The things I really enjoyed about this incarnation of the Tomb Raider include, as I’ve said, Vikander’s scrappy underdog. She’s full of heart, loyal almost to a fault, and willing to put herself on the line to do what needs to be done. She may be untested as a badass, but she ends up being a badass because she just sucks it up and does what needs to be done. And okay, hello. Why would you not want to watch Vikander in action?
And I loved the relationship she had with Lu Ren. It’s so refreshing to see a (presumably) straight woman and man who have each other’s backs in the field without resorting to sex and/or the potential of sex. These two have a bond through the loss of their fathers, and through facing a whole hell of a lot of hardship together and I loved how they worked together and helped each other. They’re battle buddies, and if Vikander reprises this role in future films, I hope they continue their battle buddy vibe. Plus, I enjoy Daniel Wu as an actor and love watching him, so hopefully he’ll come back as that battle buddy for her if they do another Tomb Raider film.
I also liked what Croft realized about the long-gone ruler Himiko. I’m not going to go into too much detail about that, but there’s an interesting layer about how women perceived as having some kind of power historically have been interpreted, and here Lara is — the one woman in a varied group of dudes — and she figures out right away what the real story is.
So yeah, it’s an adventure film with lots of stunts and action and a possible conspiracy undergirding what’s happening on the island, but it’s also got some subtleties going on in terms of a woman as a lead action figure.
Which brings me to one of the cons of this film. Basically, Lara Croft is the only woman in it with the exception of a very few secondary characters. And yeah, she’s front and center, but I kept thinking about the most recent Star Wars film, The Last Jedi, which was full of strong women — women were integral to it and its plot. In the Tomb Raider reboot (like the earlier TR films), Lara Croft is the central figure, which makes sense, but there’s not really any supporting female cast.
In a way, we could argue that Himiko — a woman — is a driving force in the plot and ties Lara to Yamatai and the search for her father, but Himiko is not an active part of the plot because she’s been allegedly gone for centuries. So there are peripherally strong women who are helping move the plot a bit, but the majority of this cast is male.

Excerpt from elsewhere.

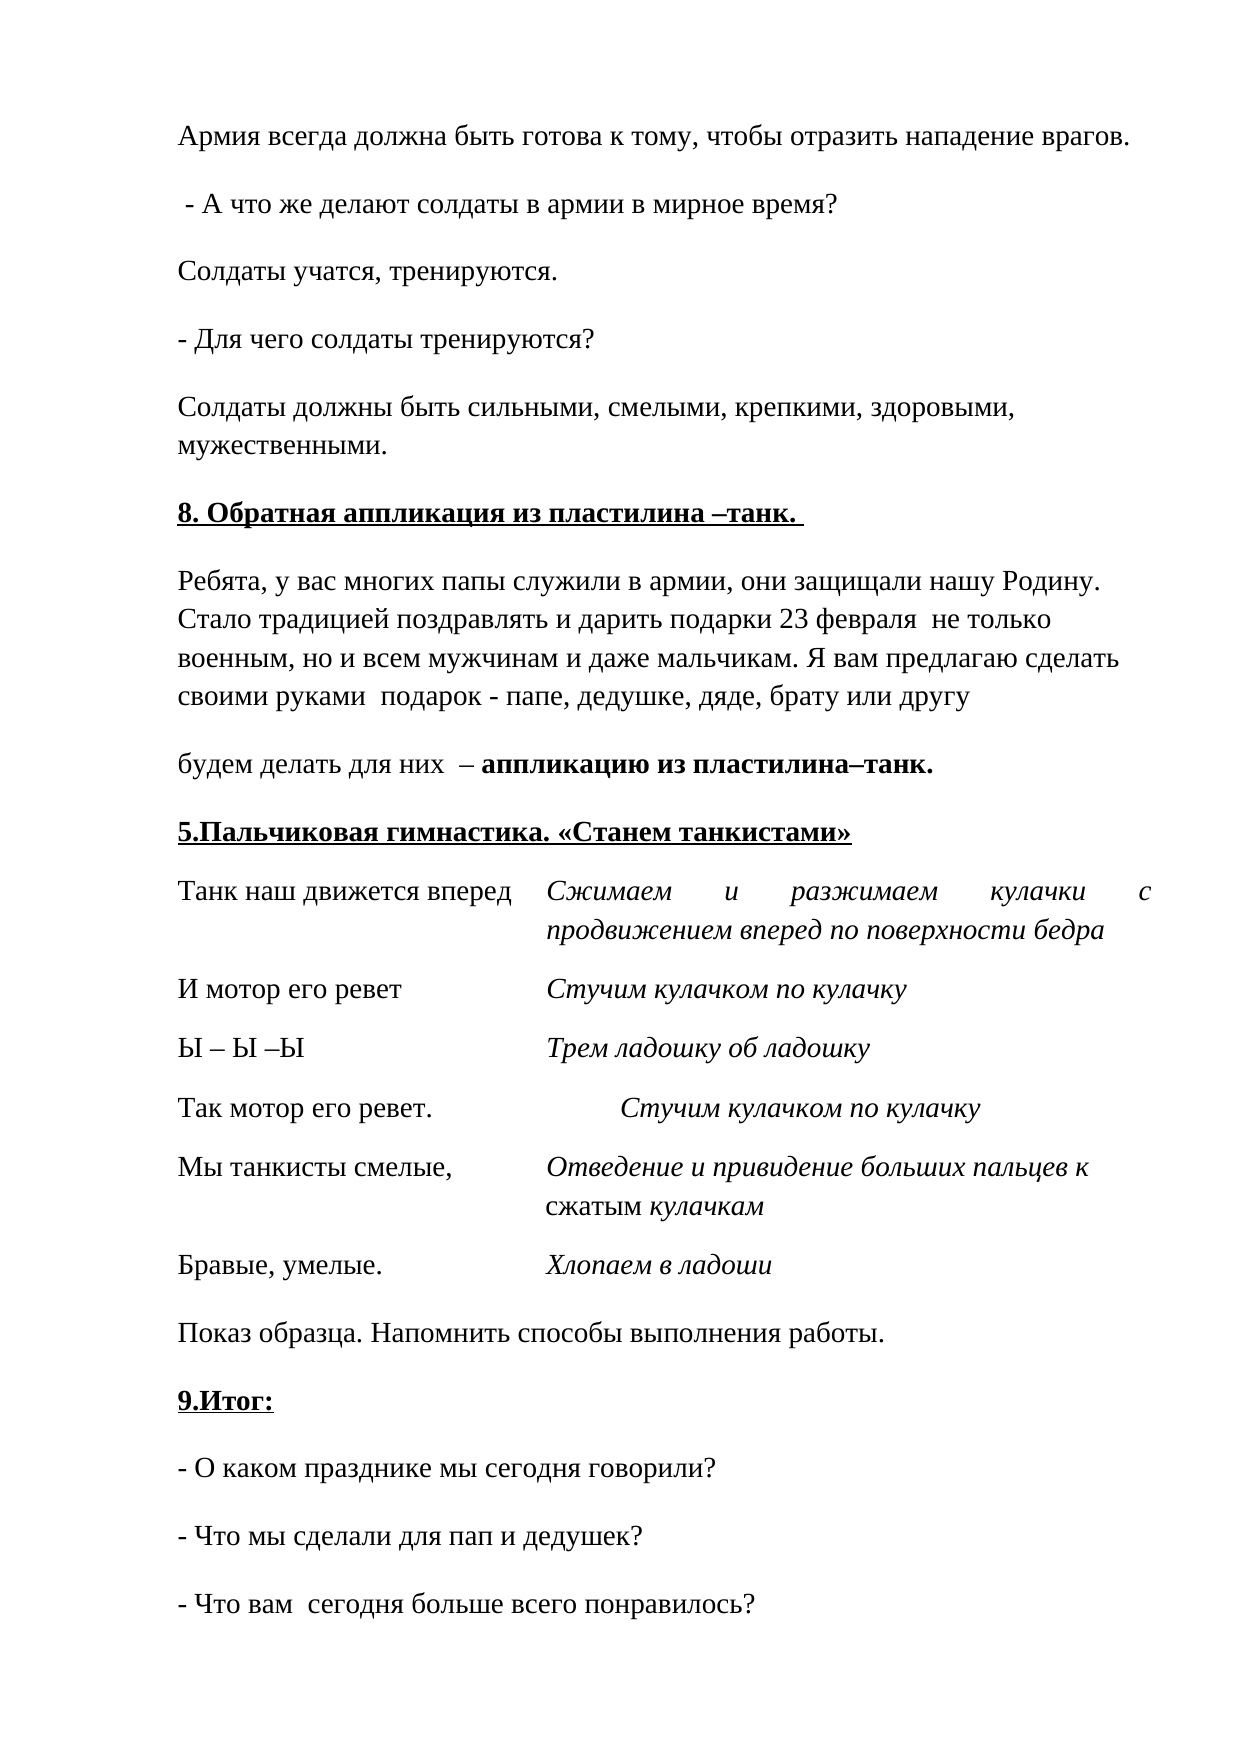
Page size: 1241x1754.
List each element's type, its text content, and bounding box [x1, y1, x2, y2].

text будем делать для них – аппликацию из пластилина–танк. [177, 746, 1152, 780]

Vikander herself expressed disappointment about the lack of women characters in the film. An argument could be made that in terms of the canon of the video games, the Croft character is pretty much the primary (and possibly only) female representation. Still, I’d like to see some greater creative license taken in that regard, and if there is another TR film with Vikander as Croft, maybe it’ll include more strong female characters. I hope so.
But overall, this is a fun adventure film with great pacing and plenty of Vikander taking hits but dishing them out, too. She also figures things out and operates well on the fly, which is fun (though stressful) to watch. She’s got kind of that “every woman” vibe — she didn’t expect to be put in these positions, but dammit, she wants to find out what happened to her dad, which makes it a story that a lot of people can relate to. She’s not a damn hero. She’s a young woman who wants to find something out about her past. That makes her relatable, so when she goes and starts kicking ass (and making mistakes), we can see ourselves in her, trying to figure shit out and doing what we can. And she’s personable and, as I said, loyal, as we find out when she tries to get Lu Ren out of bad situations.
See it on the big screen if you can, because the action sequences are really cool and I guarantee you will be rooting for Lara Croft throughout. And despite the lack of female rep throughout, Croft is a badass and a great role model for both young girls and boys. Any time a woman kicks ass like Croft, and who is accepted by her male battle buddies — hell, that’s some good stuff to emulate.
Happy Friday and may The Force be with you.